» **Supplied data**:
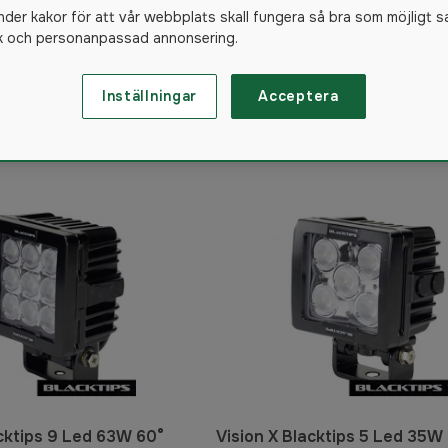
nder kakor för att vår webbplats skall fungera så bra som möjligt s
ik och personanpassad annonsering.
Inställningar
Acceptera
52
produkter
acktips 9 Led 63W 60°
Vision X Blacktips 5 Led 35W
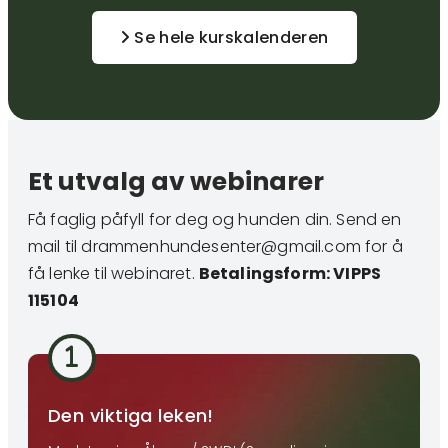
Se hele kurskalenderen
Et utvalg av webinarer
Få faglig påfyll for deg og hunden din. Send en
mail til drammenhundesenter@gmail.com for å
få lenke til webinaret.
Betalingsform: VIPPS
115104
Den viktiga leken!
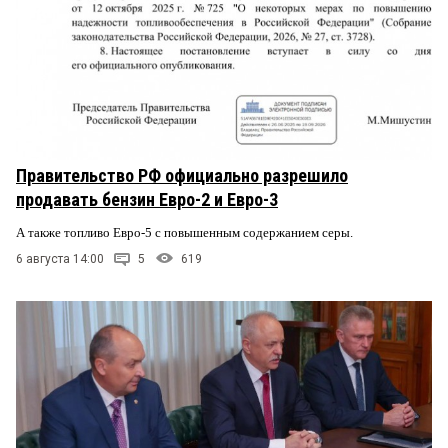
Правительство РФ официально разрешило
продавать бензин Евро-2 и Евро-3
А также топливо Евро-5 с повышенным содержанием серы.
6 августа 14:00
5
619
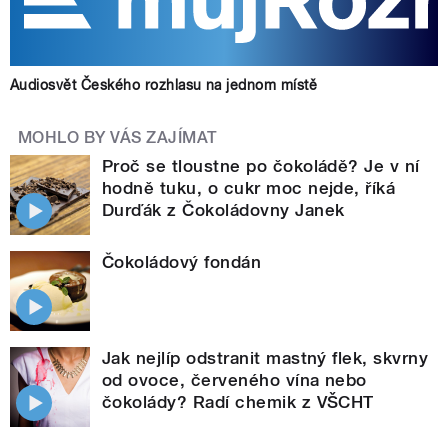
Audiosvět Českého rozhlasu na jednom místě
MOHLO BY VÁS ZAJÍMAT
Proč se tloustne po čokoládě? Je v ní
hodně tuku, o cukr moc nejde, říká
Durďák z Čokoládovny Janek
Čokoládový fondán
Jak nejlíp odstranit mastný flek, skvrny
od ovoce, červeného vína nebo
čokolády? Radí chemik z VŠCHT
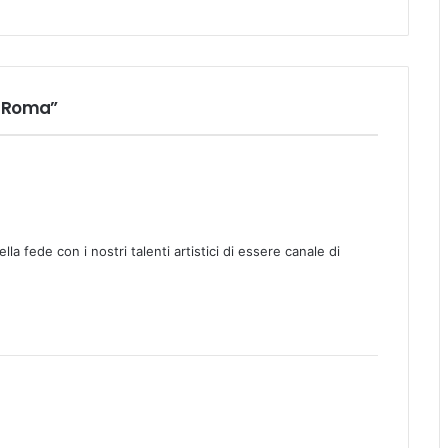
a Roma”
a fede con i nostri talenti artistici di essere canale di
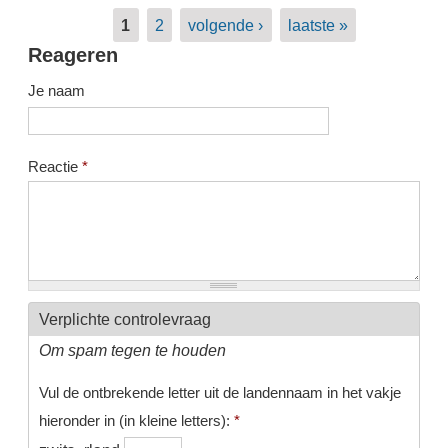
Pagina's
1
2
volgende ›
laatste »
Reageren
Je naam
Reactie
*
Verplichte controlevraag
Om spam tegen te houden
Vul de ontbrekende letter uit de landennaam in het vakje
hieronder in (in kleine letters):
*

» **What is needed**: Scan the material above for the string "Евро", and copy every line where it is found.

» **Written solution**:
продавать бензин Евро-2 и Евро-3
А также топливо Евро-5 с повышенным содержанием серы.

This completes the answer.